Based on a 2027 time frame, mid-term guidance has been set with the group targeting a "step change" in performance. By this point, Rolls Royce expects to deliver an annual operating profit of £2.5-2.8bn, at an operating margin of 13-15%. Free cash flow is expected to be in the £2.8-£3.1bn range.

Mid-term operating margin targets have also been set across its major divisions. Civil Aerospace is set to see the biggest improvement, moving from 2.5% in 2022 to 15-17%. Defence and Power Systems margins are set to improve to ranges of 14-16% and 12-14% respectively.

Over the next five years, the group plans to sell around £1.0-1.5bn of its assets and re-allocate the funds to areas of the business where it thinks it can generate more value.

The shares rose 4.2% following the announcement.

View the latest Rolls-Royce share price and how to deal

Our view

Rolls Royce has announced its medium-term targets to the market, with sights firmly set on a step-change uplift in performance. We think these targets look achievable, with the potential to outperform some of them if it can nail its execution, especially in the Civil Aerospace division.

Rolls Royce produces aeroplane engines for larger, long-haul planes. A huge amount of its revenue comes from servicing those engines, with business based on how many hours those engines spend in the air.

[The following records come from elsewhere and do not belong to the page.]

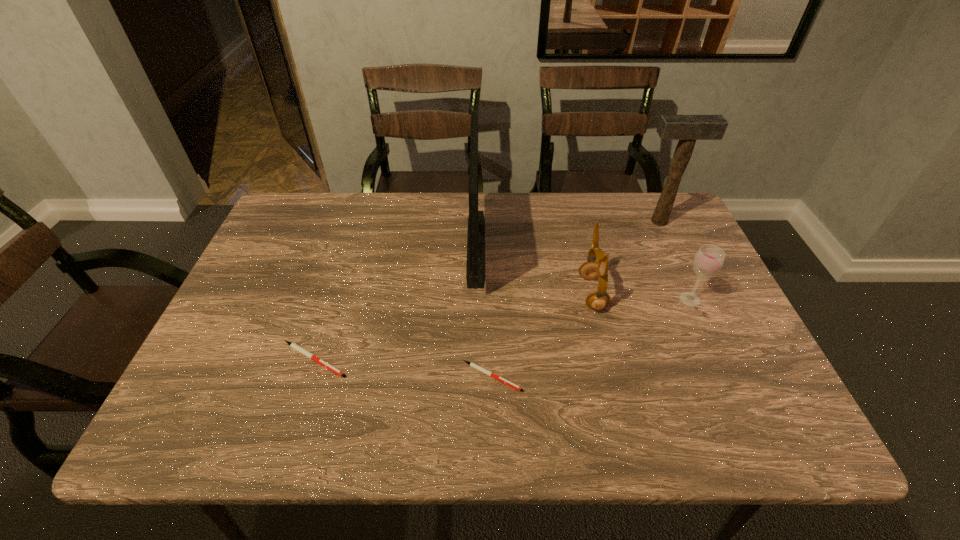
I want to click on vacant space located on the clicker of the shorter pen, so click(x=592, y=376).

Identify the location of vacant position located on the front of the mallet. This screenshot has height=540, width=960. (689, 287).

This screenshot has width=960, height=540. I want to click on blank space located 0.220m on the front-facing side of the monitor, so (x=563, y=246).

This screenshot has height=540, width=960. Find the location of `vacant point located 0.070m on the left of the third shortest object`. vacant point located 0.070m on the left of the third shortest object is located at coordinates (650, 299).

Locate an element on the screen. vacant space situated 0.340m on the front-facing side of the third object from right to left is located at coordinates (446, 293).

This screenshot has height=540, width=960. In order to click on free space located on the front-facing side of the third object from right to left in this screenshot , I will do `click(431, 293)`.

This screenshot has height=540, width=960. I want to click on vacant region located 0.350m on the front-facing side of the third object from right to left, so click(x=443, y=293).

The width and height of the screenshot is (960, 540). I want to click on mallet at the far edge, so click(x=687, y=129).

Where is `monitor positioned at the far edge`? The width and height of the screenshot is (960, 540). monitor positioned at the far edge is located at coordinates pos(475,269).

Locate an element on the screen. The width and height of the screenshot is (960, 540). mallet located in the right edge section of the desktop is located at coordinates (687, 129).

So it was encouraging to hear so-called engine flying hours (EFH) grow to 86% of 2019 levels. EFH isn't expected to return to pre-pandemic heights until the end of 2024, and until that happens, there's a ceiling to how high Rolls Royce can fly.

Disposals and a huge restructuring effort have lightened the load of recent financial scars, and the transformation programme's showing early signs of success too - driving productivity improvements across the group's major divisions. More disposals are on the cards, with Electrical division likely first on the chopping block as the group looks to free up cash for other parts of the business.

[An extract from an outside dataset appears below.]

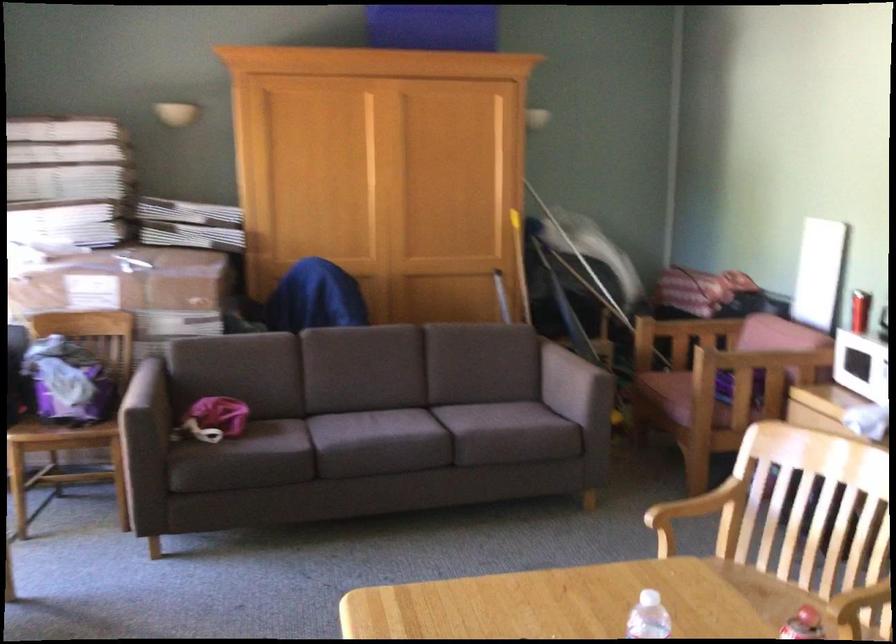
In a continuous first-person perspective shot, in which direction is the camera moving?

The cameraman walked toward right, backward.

Free cash flow jumped up to £356m at the half-year mark - seven times higher than markets had originally been expecting. That comes despite Rolls spending more cash building up its inventory levels to cope with the additional activity and constraints in supply chains.

Now it's back in positive free cash flow territory, Rolls has made good headway in pushing debt lower. But last we heard the group was still sporting a negative equity position - meaning liabilities outweigh assets - so we're sceptical about seeing any kind of dividend this year. Longer term, if cash flows keep improving then there could be scope to put dividends back on the table, but as always there are no guarantees.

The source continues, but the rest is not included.